▸ TASK DESCRIPTION
Every record must appear in your copy exactly as written, with no pictures.

-- AVAILABLE RECORDS follows --

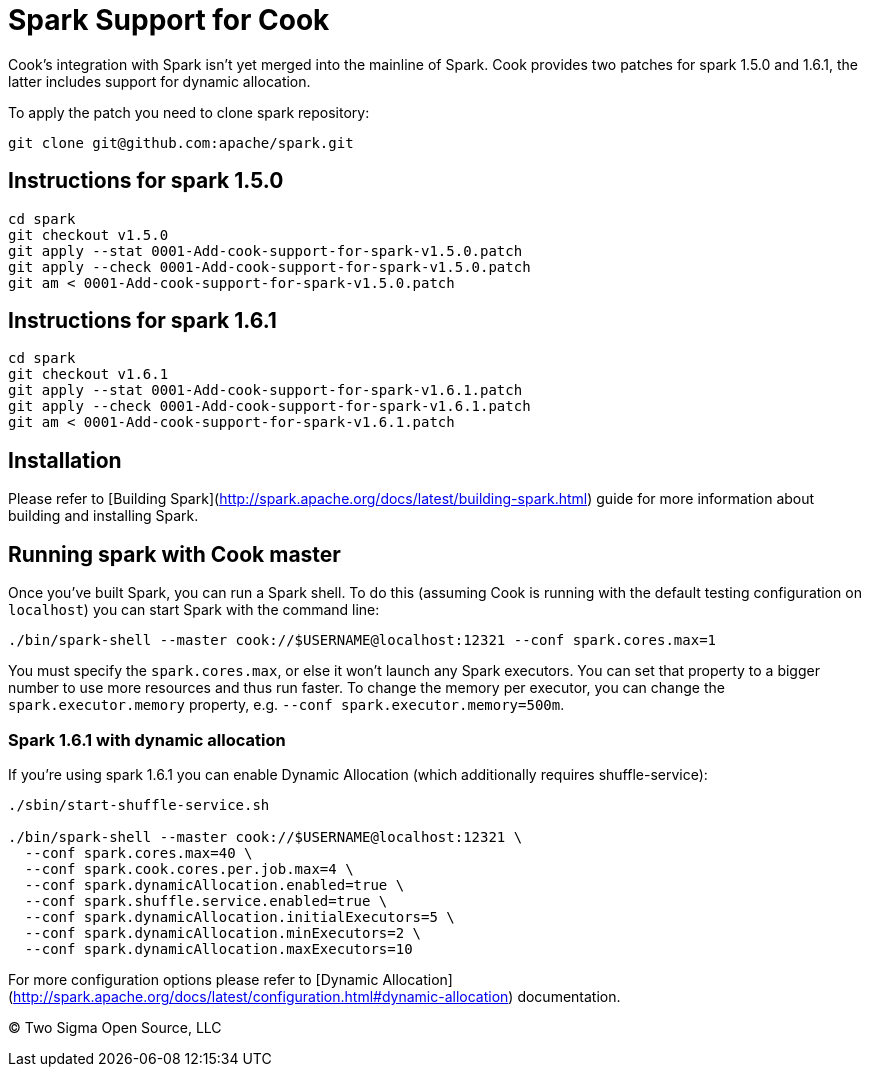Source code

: # Spark Support for Cook

Cook's integration with Spark isn't yet merged into the mainline of Spark. Cook
provides two patches for spark 1.5.0 and 1.6.1, the latter includes support for
dynamic allocation.

To apply the patch you need to clone spark repository:

```
git clone git@github.com:apache/spark.git
```

## Instructions for spark 1.5.0

```
cd spark
git checkout v1.5.0
git apply --stat 0001-Add-cook-support-for-spark-v1.5.0.patch
git apply --check 0001-Add-cook-support-for-spark-v1.5.0.patch
git am < 0001-Add-cook-support-for-spark-v1.5.0.patch
```

## Instructions for spark 1.6.1

```
cd spark
git checkout v1.6.1
git apply --stat 0001-Add-cook-support-for-spark-v1.6.1.patch
git apply --check 0001-Add-cook-support-for-spark-v1.6.1.patch
git am < 0001-Add-cook-support-for-spark-v1.6.1.patch
```

## Installation

Please refer to [Building Spark](http://spark.apache.org/docs/latest/building-spark.html)
guide for more information about building and installing Spark.

## Running spark with Cook master

Once you've built Spark, you can run a Spark shell. To do this (assuming Cook is
running with the default testing configuration on `localhost`) you can start Spark
with the command line:

```
./bin/spark-shell --master cook://$USERNAME@localhost:12321 --conf spark.cores.max=1
```

You must specify the `spark.cores.max`, or else it won't launch any Spark executors.
You can set that property to a bigger number to use more resources and thus run faster.
To change the memory per executor, you can change the `spark.executor.memory`
property, e.g. `--conf spark.executor.memory=500m`.

### Spark 1.6.1 with dynamic allocation

If you're using spark 1.6.1 you can enable Dynamic Allocation (which additionally
requires shuffle-service):

```
./sbin/start-shuffle-service.sh

./bin/spark-shell --master cook://$USERNAME@localhost:12321 \
  --conf spark.cores.max=40 \
  --conf spark.cook.cores.per.job.max=4 \
  --conf spark.dynamicAllocation.enabled=true \
  --conf spark.shuffle.service.enabled=true \
  --conf spark.dynamicAllocation.initialExecutors=5 \
  --conf spark.dynamicAllocation.minExecutors=2 \
  --conf spark.dynamicAllocation.maxExecutors=10
```

For more configuration options please refer to [Dynamic Allocation](http://spark.apache.org/docs/latest/configuration.html#dynamic-allocation) documentation.

&copy; Two Sigma Open Source, LLC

-- AVAILABLE RECORDS concluded --

▸ SOLUTION FOR THIS PROBLEM
Source code

: # Spark Support for Cook

Cook's integration with Spark isn't yet merged into the mainline of Spark. Cook
provides two patches for spark 1.5.0 and 1.6.1, the latter includes support for
dynamic allocation.

To apply the patch you need to clone spark repository:

```
git clone git@github.com:apache/spark.git
```

## Instructions for spark 1.5.0

```
cd spark
git checkout v1.5.0
git apply --stat 0001-Add-cook-support-for-spark-v1.5.0.patch
git apply --check 0001-Add-cook-support-for-spark-v1.5.0.patch
git am < 0001-Add-cook-support-for-spark-v1.5.0.patch
```

## Instructions for spark 1.6.1

```
cd spark
git checkout v1.6.1
git apply --stat 0001-Add-cook-support-for-spark-v1.6.1.patch
git apply --check 0001-Add-cook-support-for-spark-v1.6.1.patch
git am < 0001-Add-cook-support-for-spark-v1.6.1.patch
```

## Installation

Please refer to [Building Spark](http://spark.apache.org/docs/latest/building-spark.html)
guide for more information about building and installing Spark.

## Running spark with Cook master

Once you've built Spark, you can run a Spark shell. To do this (assuming Cook is
running with the default testing configuration on `localhost`) you can start Spark
with the command line:

```
./bin/spark-shell --master cook://$USERNAME@localhost:12321 --conf spark.cores.max=1
```

You must specify the `spark.cores.max`, or else it won't launch any Spark executors.
You can set that property to a bigger number to use more resources and thus run faster.
To change the memory per executor, you can change the `spark.executor.memory`
property, e.g. `--conf spark.executor.memory=500m`.

### Spark 1.6.1 with dynamic allocation

If you're using spark 1.6.1 you can enable Dynamic Allocation (which additionally
requires shuffle-service):

```
./sbin/start-shuffle-service.sh

./bin/spark-shell --master cook://$USERNAME@localhost:12321 \
  --conf spark.cores.max=40 \
  --conf spark.cook.cores.per.job.max=4 \
  --conf spark.dynamicAllocation.enabled=true \
  --conf spark.shuffle.service.enabled=true \
  --conf spark.dynamicAllocation.initialExecutors=5 \
  --conf spark.dynamicAllocation.minExecutors=2 \
  --conf spark.dynamicAllocation.maxExecutors=10
```

For more configuration options please refer to [Dynamic Allocation](http://spark.apache.org/docs/latest/configuration.html#dynamic-allocation) documentation.

&copy; Two Sigma Open Source, LLC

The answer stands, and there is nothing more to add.